WHAT TO WORK ON => Your answer should consist solely of the lines from the one containing "This guide compares" through the end of the entries below, duplicated exactly.

[Saved data entries]
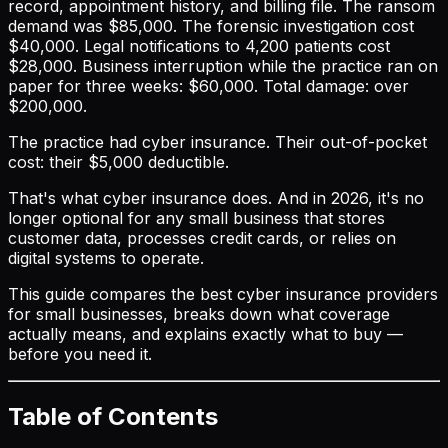
record, appointment history, and billing file. The ransom
demand was $85,000. The forensic investigation cost
$40,000. Legal notifications to 4,200 patients cost
$28,000. Business interruption while the practice ran on
paper for three weeks: $60,000. Total damage: over
$200,000.
The practice had cyber insurance. Their out-of-pocket
cost: their $5,000 deductible.
That's what cyber insurance does. And in 2026, it's no
longer optional for any small business that stores
customer data, processes credit cards, or relies on
digital systems to operate.
This guide compares the best cyber insurance providers
for small businesses, breaks down what coverage
actually means, and explains exactly what to buy —
before you need it.
Table of Contents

RESPONSE TO THE EXERCISE =>
This guide compares the best cyber insurance providers
for small businesses, breaks down what coverage
actually means, and explains exactly what to buy —
before you need it.
Table of Contents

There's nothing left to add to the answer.